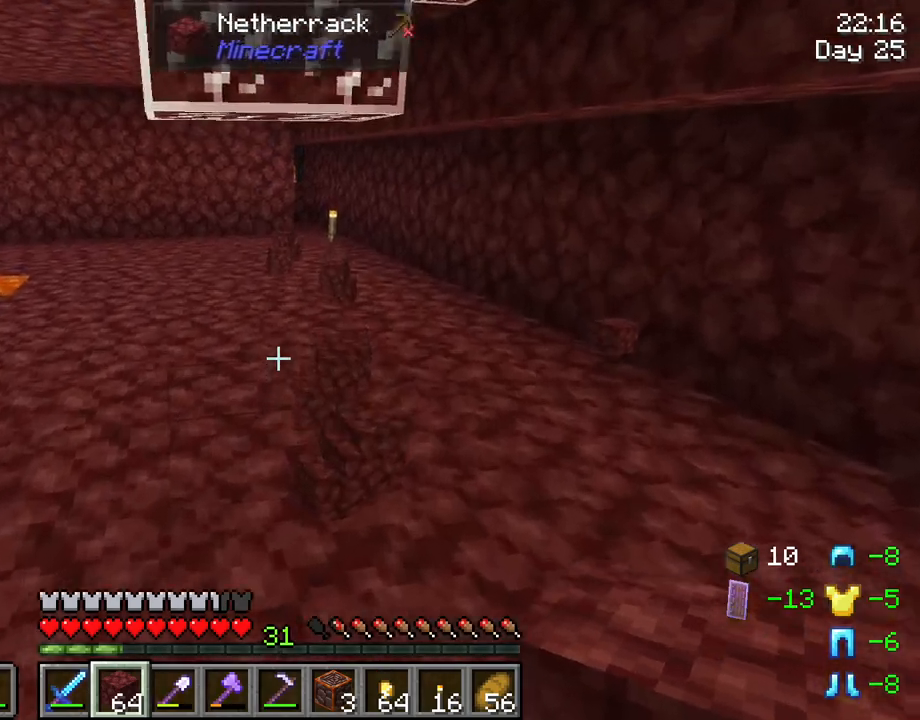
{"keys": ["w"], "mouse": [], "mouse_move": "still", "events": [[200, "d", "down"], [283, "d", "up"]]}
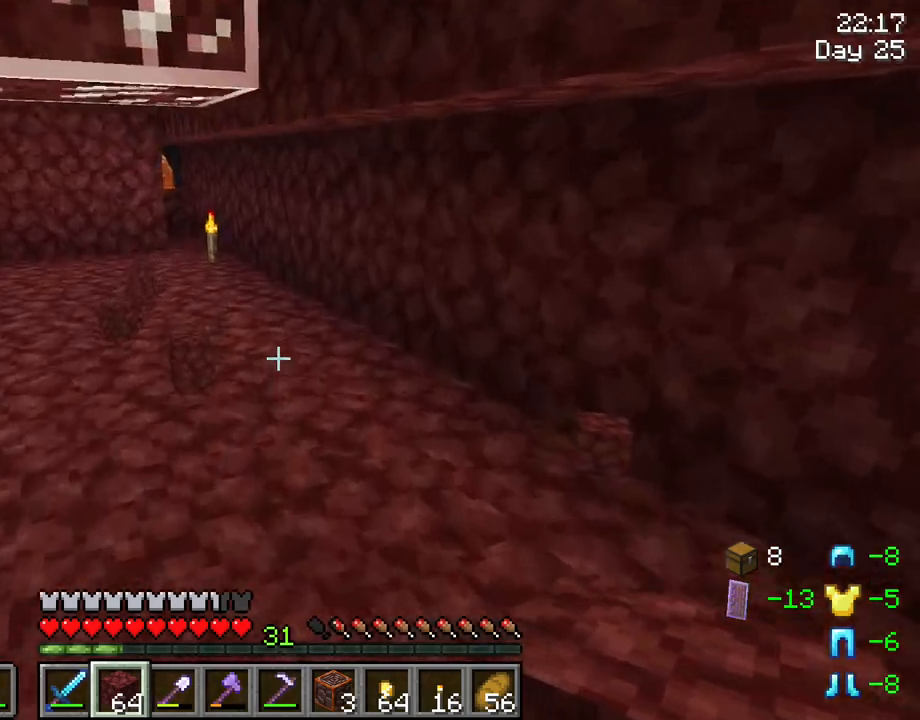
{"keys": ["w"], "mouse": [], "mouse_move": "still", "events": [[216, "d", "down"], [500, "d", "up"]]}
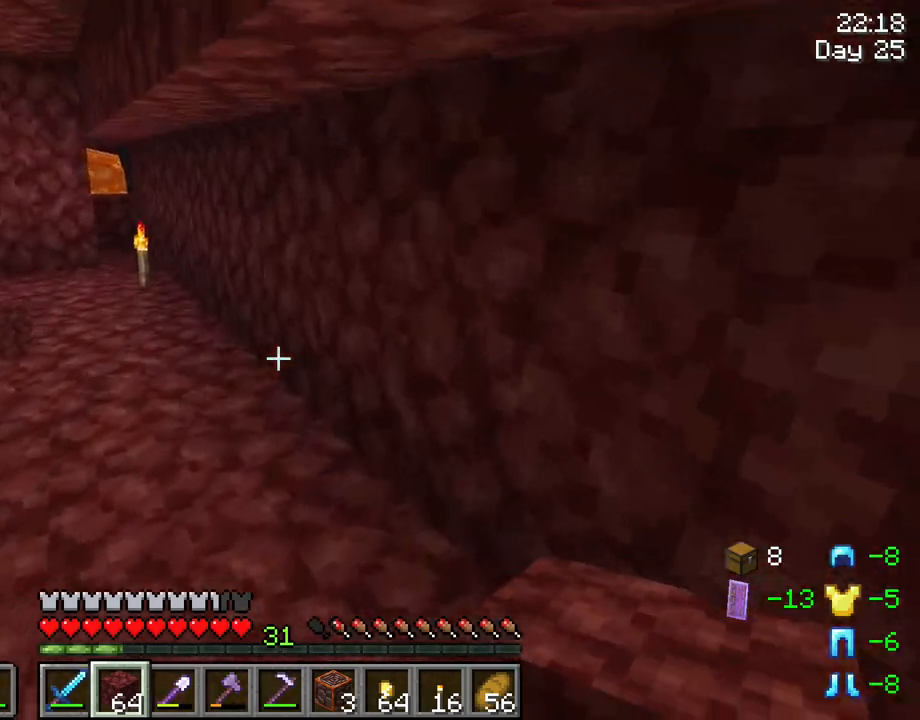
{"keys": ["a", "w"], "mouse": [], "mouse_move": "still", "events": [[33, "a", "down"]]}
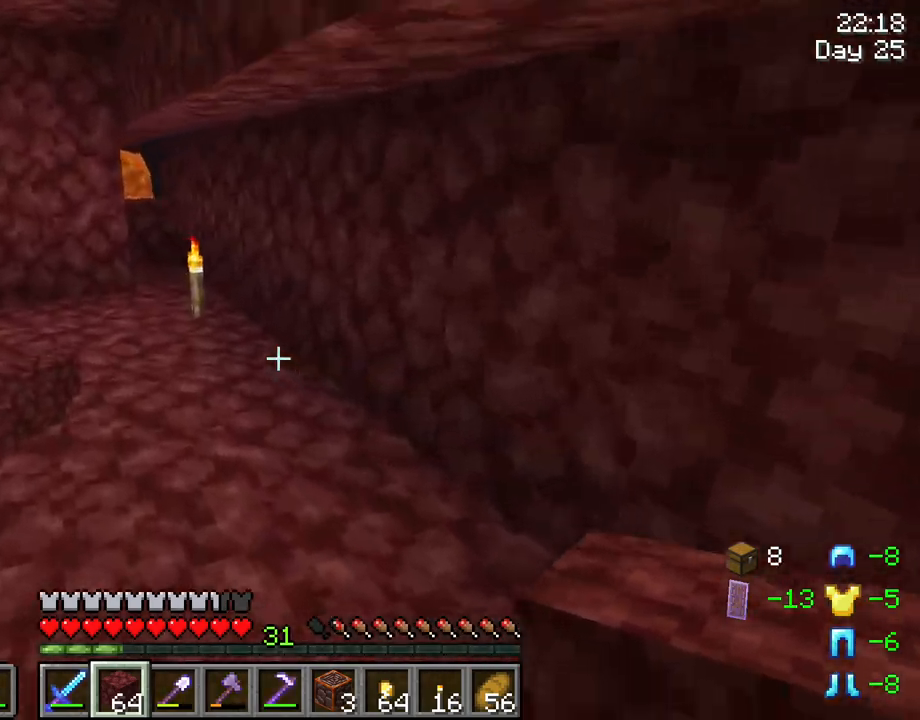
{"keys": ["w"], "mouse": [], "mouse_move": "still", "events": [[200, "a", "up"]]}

Instructions to follow :: Return all the lines above exactly; none of the pictures should appear.

Solution to this problem ::
{"keys": ["w"], "mouse": [], "mouse_move": "still", "events": [[200, "d", "down"], [283, "d", "up"]]}
{"keys": ["w"], "mouse": [], "mouse_move": "still", "events": [[216, "d", "down"], [500, "d", "up"]]}
{"keys": ["a", "w"], "mouse": [], "mouse_move": "still", "events": [[33, "a", "down"]]}
{"keys": ["w"], "mouse": [], "mouse_move": "still", "events": [[200, "a", "up"]]}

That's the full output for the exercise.